If you are investing for retirement after at least several years, it is best to ignore market fluctuations and continue to invest at regular intervals. After all, if you’re saving for retirement, you’re a net buyer of stocks, and you should remember that market pullbacks are actually good for net buyers of stocks because they make stocks cheaper.

If you’re reluctant to buy stocks in a downturn, it’s also worth remembering that missing out on a rebound can be a much bigger mistake than investing before the market went down.

How to protect yourself from downturn

On the other hand, if you have a shorter time horizon, or you’re already in retirement and living off your savings, you might want to consider investing in lower-risk assets like dividend-paying stocks and bonds. These options will do a better job of protecting your wealth from a sell-off.

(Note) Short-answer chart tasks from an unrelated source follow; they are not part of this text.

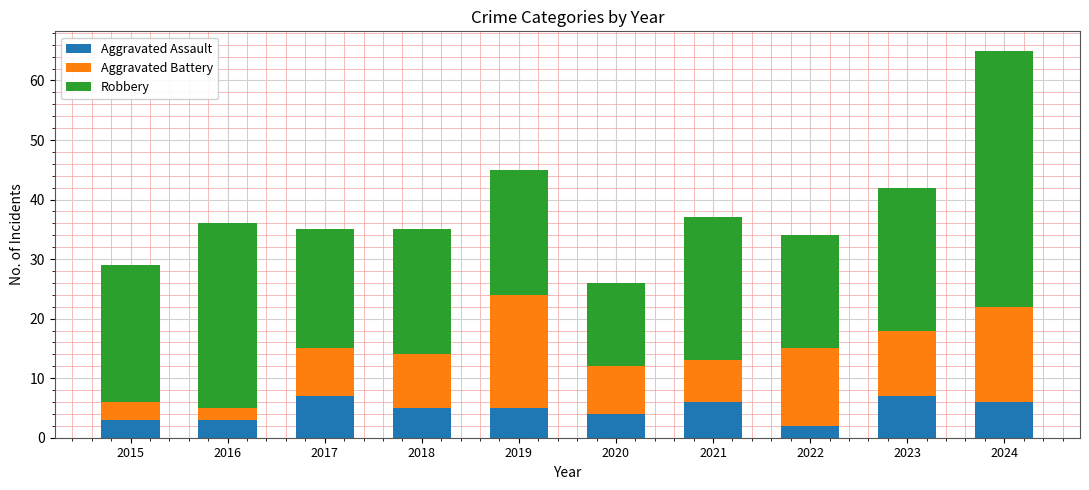

At which category is the sum across all series the highest?

2024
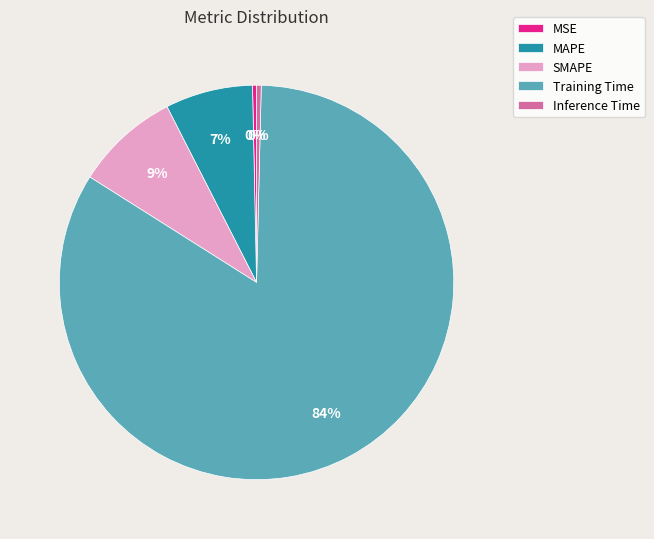

Count the number of slices in the pie.

5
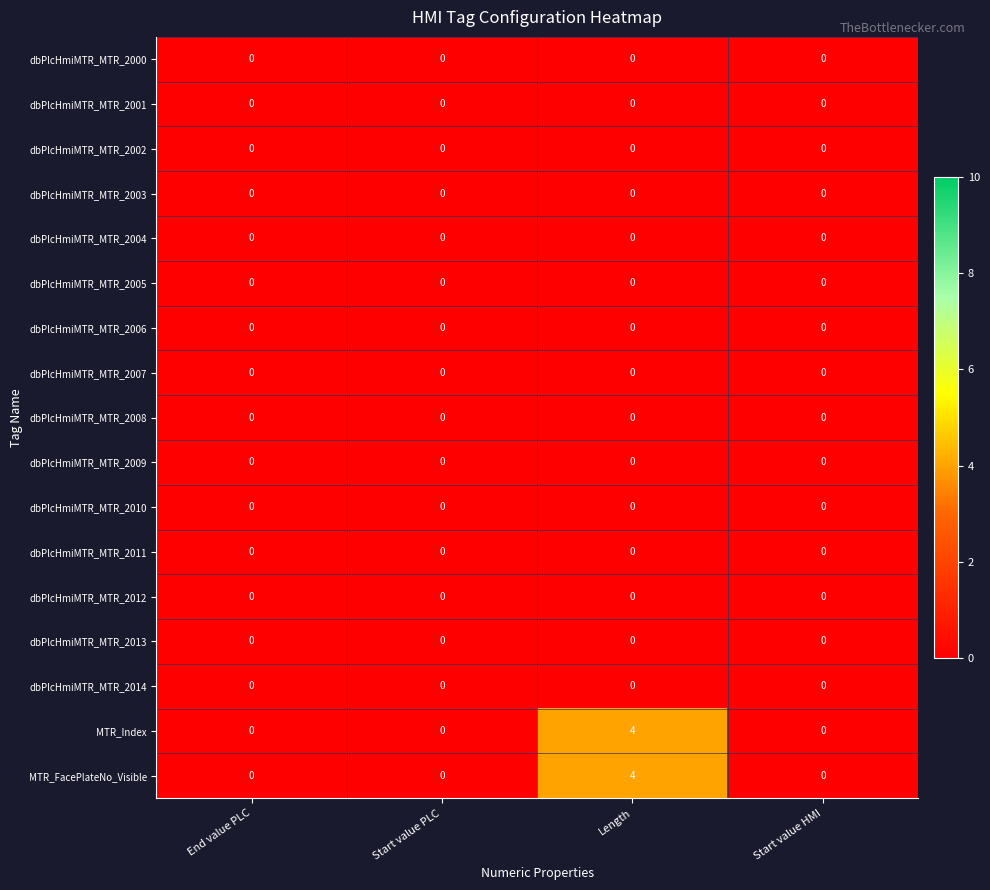

Which category has the highest value across all series?

Length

Investors concerned about the direction of the market should pay attention to macroeconomic data on inflation and interest rates. The market’s sell-off in the past year was mainly driven by the Federal Reserve’s decision to raise interest rates to rein in inflation, and the market generally expects stocks to recover as inflation falls and the Fed stops raising interest rates.

When that happens will be determined by a a variety of factors, including the inflation rate and market-based interest rates such as Treasury bills and mortgages, as well as general economic data on the labor market, retail sales, and GDP. In addition, earnings results and guidance will also affect the market trend.

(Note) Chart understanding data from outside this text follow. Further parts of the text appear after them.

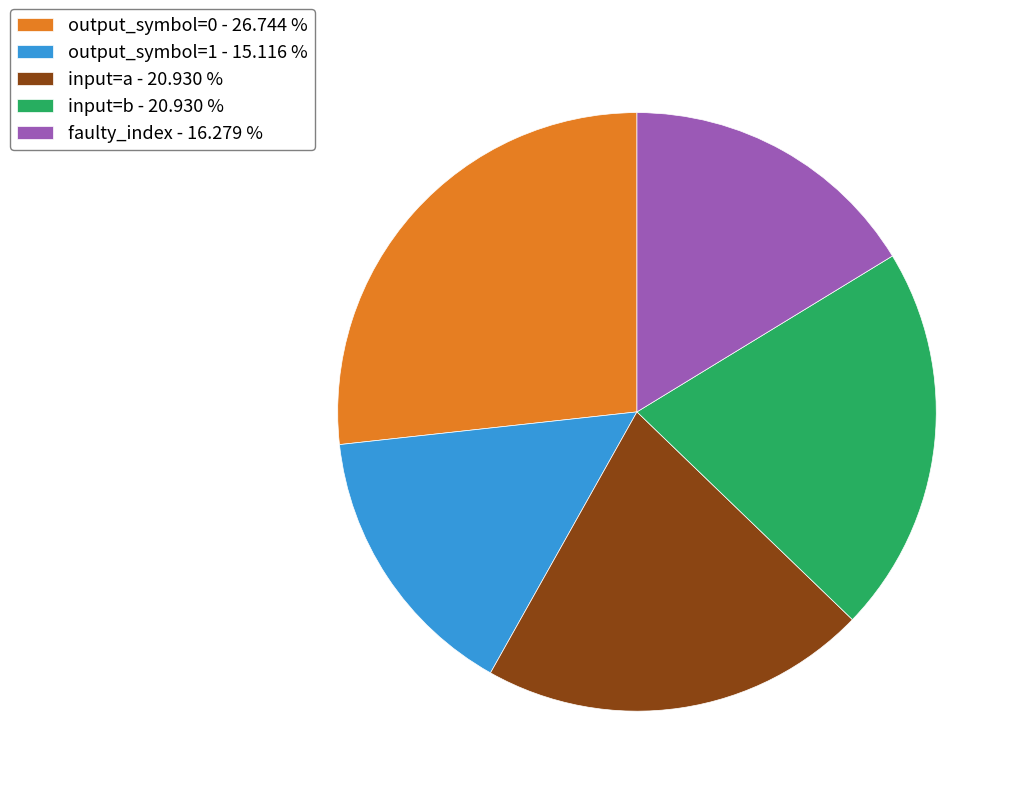

What is the ratio of the value at faulty_index - 16.279 % to the value at input=a - 20.930 %?

0.8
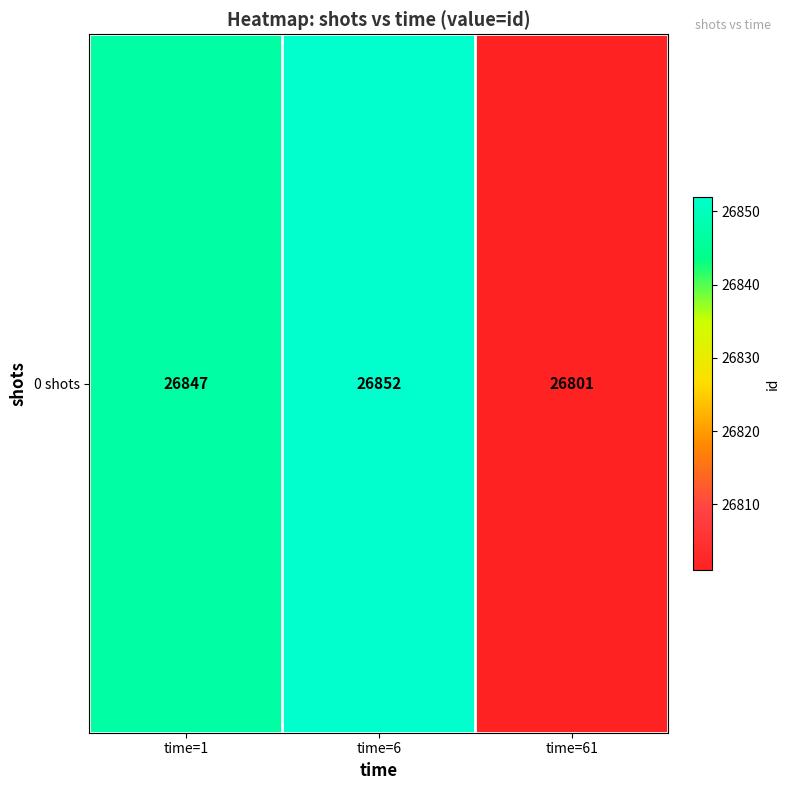

How many values are below 26847?

1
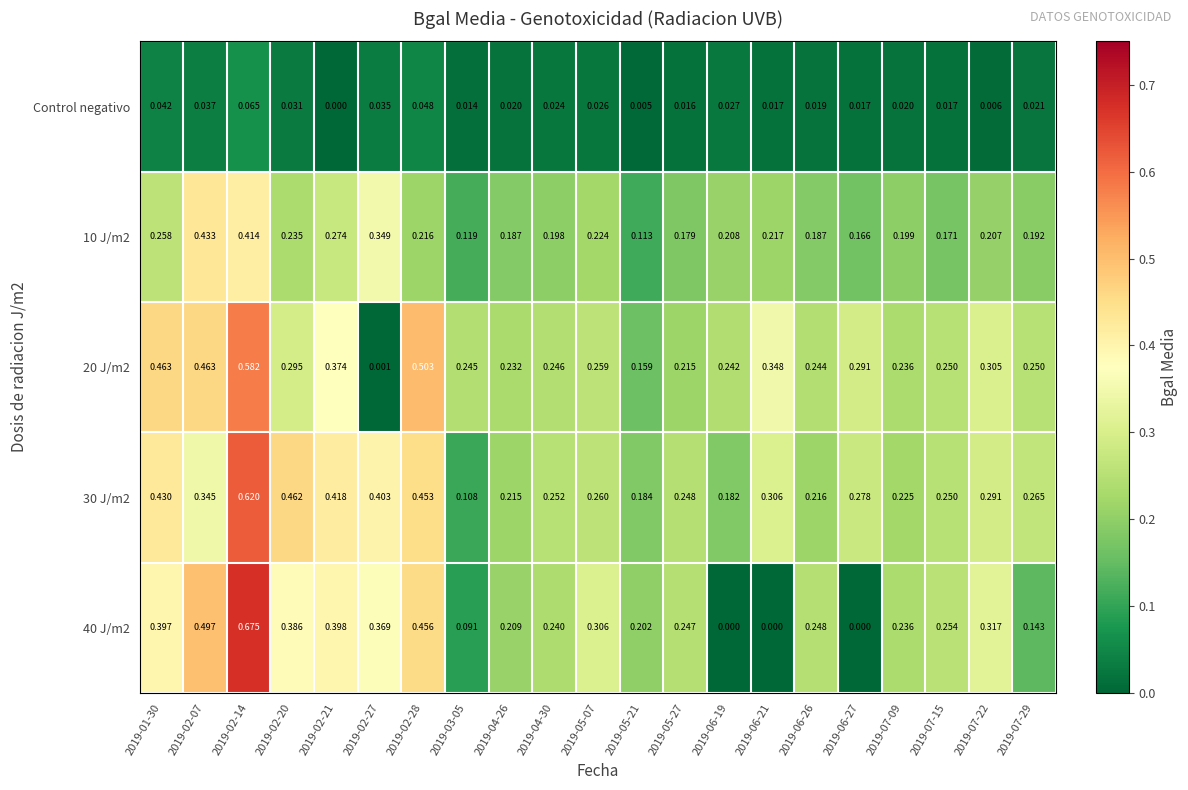

Is the value of 40 J/m2 at 2019-06-27 greater than the value of 20 J/m2 at 2019-04-30?

No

The good news is that inflation is starting to decline, and there are other signs that the economy may be experiencing a “soft landing.” Ultimately, no one knows for sure if the stock market bottomed, but most investors are best off ignoring this question and preparing for the recovery by taking advantage of the sell-off.

Jeremy Bowman He has no position in any of the aforementioned shares. The Motley Fool has no position in any of the stocks mentioned. The Motley Fool has a Disclosure policy.